§ TASK DESCRIPTION:
Could you rewrite the entries below, starting with the first line and going on through the line with "Dot at: (156, 164)", with each "pose" changed to "camera" and everything else left the same?

begin EXERCISE INPUTS

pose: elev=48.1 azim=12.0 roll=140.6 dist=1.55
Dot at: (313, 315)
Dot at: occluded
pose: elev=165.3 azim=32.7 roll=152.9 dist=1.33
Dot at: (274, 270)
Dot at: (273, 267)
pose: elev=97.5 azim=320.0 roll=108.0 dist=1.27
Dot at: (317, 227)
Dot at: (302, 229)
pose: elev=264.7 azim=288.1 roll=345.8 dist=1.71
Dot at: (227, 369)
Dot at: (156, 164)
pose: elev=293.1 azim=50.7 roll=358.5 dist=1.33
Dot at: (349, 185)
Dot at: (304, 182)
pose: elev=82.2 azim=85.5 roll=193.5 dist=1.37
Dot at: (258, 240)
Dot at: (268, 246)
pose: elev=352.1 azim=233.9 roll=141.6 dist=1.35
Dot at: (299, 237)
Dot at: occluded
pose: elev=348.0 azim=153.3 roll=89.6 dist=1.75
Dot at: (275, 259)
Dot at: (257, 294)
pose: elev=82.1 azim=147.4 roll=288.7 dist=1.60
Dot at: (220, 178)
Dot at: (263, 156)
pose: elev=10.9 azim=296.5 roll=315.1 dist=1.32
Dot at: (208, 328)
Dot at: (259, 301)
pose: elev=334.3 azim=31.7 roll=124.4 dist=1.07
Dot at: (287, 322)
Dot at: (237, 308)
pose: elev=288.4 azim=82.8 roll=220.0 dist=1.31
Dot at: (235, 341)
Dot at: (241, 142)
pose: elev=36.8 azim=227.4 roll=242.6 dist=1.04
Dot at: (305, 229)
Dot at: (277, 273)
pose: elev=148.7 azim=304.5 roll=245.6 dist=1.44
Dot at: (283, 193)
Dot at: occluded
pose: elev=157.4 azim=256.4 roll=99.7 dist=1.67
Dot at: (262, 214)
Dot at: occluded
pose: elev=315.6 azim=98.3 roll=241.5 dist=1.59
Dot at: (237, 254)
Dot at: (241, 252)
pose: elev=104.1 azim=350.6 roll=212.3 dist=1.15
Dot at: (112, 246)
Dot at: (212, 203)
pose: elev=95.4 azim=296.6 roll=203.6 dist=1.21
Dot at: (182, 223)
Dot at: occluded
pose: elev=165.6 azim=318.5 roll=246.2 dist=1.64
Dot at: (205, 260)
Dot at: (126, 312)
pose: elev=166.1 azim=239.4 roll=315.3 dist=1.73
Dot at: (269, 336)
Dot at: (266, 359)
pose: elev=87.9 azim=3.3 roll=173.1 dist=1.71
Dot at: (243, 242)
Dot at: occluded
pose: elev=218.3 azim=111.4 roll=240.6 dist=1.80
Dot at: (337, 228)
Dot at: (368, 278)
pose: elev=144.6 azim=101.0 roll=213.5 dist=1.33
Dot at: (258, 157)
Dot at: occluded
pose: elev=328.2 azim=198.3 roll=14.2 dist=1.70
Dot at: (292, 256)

end EXERCISE INPUTS

§ EXERCISE OUTPUT:
camera: elev=48.1 azim=12.0 roll=140.6 dist=1.55
Dot at: (313, 315)
Dot at: occluded
camera: elev=165.3 azim=32.7 roll=152.9 dist=1.33
Dot at: (274, 270)
Dot at: (273, 267)
camera: elev=97.5 azim=320.0 roll=108.0 dist=1.27
Dot at: (317, 227)
Dot at: (302, 229)
camera: elev=264.7 azim=288.1 roll=345.8 dist=1.71
Dot at: (227, 369)
Dot at: (156, 164)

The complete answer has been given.